BEGIN Input material

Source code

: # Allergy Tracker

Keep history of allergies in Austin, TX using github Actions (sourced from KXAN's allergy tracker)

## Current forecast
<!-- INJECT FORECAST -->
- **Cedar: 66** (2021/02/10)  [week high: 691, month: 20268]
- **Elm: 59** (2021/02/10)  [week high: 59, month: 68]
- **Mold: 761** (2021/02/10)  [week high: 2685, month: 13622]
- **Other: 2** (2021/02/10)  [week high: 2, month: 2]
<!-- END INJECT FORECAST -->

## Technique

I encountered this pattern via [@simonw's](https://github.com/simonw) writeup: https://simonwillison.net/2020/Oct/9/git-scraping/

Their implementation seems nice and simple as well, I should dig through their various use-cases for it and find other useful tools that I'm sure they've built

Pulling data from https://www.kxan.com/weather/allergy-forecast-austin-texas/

END Input material

(What the task requires)
The answer must be every line of the records that holds the string "github".

(Written solution)
Keep history of allergies in Austin, TX using github Actions (sourced from KXAN's allergy tracker)
I encountered this pattern via [@simonw's](https://github.com/simonw) writeup: https://simonwillison.net/2020/Oct/9/git-scraping/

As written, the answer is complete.